What this exercise asks:
a: From the Ali Shaheed Muhammad biography below, list every person named other than Muhammad himself.
b: Extend the Ali Shaheed Muhammad biography below, picking up after its final sentence.

Extracted text:
------------------------------------------------------------------------

Background information
- Also known as: Mr. Muhammad
- Born: August 11, 1970 (age 55) Brooklyn, New York City, U.S.
- Genres: East Coast hip hop; soul; jazz;
- Occupations: Disc jockey; record producer; rapper; songwriter;
- Years active: 1985–present
- Labels: Garden Seeker Productions; Jazz Is Dead;
- Formerly of: A Tribe Called Quest; Lucy Pearl; The Ummah;
- Website: alishaheed.com

= Ali Shaheed Muhammad =

American DJ and producer (born 1970)

Ali Shaheed Muhammad (born August 11, 1970) is an American hip hop DJ, record producer, rapper and bass guitarist, best known as a member of A Tribe Called Quest. With Q-Tip and Phife Dawg (and sometimes Jarobi White), the group released five studio albums from 1990 to 1998 before disbanding; their final album was released in 2016. He was also a member of the R&B group Lucy Pearl, and is known in recent years for his jazz collaborations with producer Adrian Younge.

------------------------------------------------------------------------

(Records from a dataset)
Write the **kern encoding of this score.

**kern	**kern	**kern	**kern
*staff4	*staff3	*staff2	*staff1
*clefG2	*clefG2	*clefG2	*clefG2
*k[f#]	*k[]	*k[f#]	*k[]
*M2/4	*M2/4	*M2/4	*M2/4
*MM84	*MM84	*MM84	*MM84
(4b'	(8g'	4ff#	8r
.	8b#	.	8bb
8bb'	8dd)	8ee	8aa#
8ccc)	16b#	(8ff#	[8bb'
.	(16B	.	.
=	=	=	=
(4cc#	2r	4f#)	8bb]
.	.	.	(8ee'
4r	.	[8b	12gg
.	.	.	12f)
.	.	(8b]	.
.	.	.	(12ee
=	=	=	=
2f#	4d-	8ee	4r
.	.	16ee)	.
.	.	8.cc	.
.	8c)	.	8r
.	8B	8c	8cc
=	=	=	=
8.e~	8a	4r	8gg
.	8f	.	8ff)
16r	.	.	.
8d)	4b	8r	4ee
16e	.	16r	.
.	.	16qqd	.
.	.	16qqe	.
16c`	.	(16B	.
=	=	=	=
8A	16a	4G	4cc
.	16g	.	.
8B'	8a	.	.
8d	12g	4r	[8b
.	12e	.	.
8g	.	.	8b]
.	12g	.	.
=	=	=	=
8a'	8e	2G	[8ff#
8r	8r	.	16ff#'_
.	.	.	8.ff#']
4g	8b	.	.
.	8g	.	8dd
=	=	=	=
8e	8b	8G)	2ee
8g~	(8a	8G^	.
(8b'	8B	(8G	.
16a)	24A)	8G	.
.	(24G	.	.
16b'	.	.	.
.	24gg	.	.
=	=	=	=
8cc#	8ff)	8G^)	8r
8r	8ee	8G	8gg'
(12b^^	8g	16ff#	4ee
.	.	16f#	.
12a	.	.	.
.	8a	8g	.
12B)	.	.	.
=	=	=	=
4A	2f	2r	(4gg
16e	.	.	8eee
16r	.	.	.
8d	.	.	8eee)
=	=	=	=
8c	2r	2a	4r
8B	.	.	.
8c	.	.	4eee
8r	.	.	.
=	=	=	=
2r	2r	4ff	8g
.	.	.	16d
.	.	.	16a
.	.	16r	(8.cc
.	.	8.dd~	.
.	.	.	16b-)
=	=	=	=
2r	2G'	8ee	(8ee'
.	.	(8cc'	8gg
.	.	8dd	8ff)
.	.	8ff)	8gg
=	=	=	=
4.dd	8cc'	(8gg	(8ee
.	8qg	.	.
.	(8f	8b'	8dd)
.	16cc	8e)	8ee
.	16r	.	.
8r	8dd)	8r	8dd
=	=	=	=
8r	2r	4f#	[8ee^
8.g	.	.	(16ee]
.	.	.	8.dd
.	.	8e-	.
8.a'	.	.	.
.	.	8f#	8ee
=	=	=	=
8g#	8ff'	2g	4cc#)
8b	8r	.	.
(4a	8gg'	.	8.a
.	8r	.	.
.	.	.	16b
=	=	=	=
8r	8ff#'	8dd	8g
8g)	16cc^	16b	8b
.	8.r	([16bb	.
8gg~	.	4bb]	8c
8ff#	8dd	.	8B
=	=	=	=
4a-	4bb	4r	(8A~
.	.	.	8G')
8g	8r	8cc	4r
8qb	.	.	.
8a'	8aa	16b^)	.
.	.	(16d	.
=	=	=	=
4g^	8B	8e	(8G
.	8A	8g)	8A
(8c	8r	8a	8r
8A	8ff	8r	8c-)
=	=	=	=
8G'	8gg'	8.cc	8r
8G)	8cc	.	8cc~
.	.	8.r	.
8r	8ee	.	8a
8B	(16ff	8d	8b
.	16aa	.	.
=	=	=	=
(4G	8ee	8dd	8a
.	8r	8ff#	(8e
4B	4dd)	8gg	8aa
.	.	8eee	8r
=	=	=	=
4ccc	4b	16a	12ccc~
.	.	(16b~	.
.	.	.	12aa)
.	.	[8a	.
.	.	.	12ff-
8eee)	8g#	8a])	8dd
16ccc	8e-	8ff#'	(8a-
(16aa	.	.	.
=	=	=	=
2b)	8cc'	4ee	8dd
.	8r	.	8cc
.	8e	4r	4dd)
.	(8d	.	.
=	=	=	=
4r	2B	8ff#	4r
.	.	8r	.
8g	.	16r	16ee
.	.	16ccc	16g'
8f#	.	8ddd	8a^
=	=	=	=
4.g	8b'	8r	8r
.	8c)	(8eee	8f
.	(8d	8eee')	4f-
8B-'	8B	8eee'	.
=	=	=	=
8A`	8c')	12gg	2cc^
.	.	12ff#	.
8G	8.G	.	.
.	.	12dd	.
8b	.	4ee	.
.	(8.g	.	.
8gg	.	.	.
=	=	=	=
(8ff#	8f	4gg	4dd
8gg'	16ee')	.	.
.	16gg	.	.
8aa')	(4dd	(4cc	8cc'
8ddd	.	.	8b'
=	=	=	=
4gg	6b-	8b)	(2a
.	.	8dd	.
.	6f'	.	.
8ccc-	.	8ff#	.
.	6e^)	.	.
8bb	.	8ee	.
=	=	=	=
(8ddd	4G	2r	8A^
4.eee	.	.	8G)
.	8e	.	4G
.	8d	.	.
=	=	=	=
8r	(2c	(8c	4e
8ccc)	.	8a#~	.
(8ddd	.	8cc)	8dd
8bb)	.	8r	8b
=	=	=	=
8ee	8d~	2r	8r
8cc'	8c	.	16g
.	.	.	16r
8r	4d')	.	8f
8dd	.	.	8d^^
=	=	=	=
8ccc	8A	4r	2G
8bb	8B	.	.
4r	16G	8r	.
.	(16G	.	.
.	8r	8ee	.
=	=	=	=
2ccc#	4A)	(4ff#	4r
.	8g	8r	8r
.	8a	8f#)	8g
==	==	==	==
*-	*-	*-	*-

------------------------------------------------------------------------

Task-by-task outputs:
a:
- Q-Tip
- Phife Dawg
- Jarobi White
- Adrian Younge

b:
== Early life ==
Muhammad was born in Brooklyn, New York City, and was raised in the Bedford–Stuyvesant neighborhood. He began to DJ at age eight, and began programming music at age 13. He befriended Q-Tip as a freshman at Murry Bergtraum High School in Manhattan, and in 1985, they began making demos together, using recording equipment provided by Muhammad's uncle. Shortly thereafter, Phife Dawg and Jarobi White joined the duo, forming the hip hop group A Tribe Called Quest. Muhammad is a Muslim.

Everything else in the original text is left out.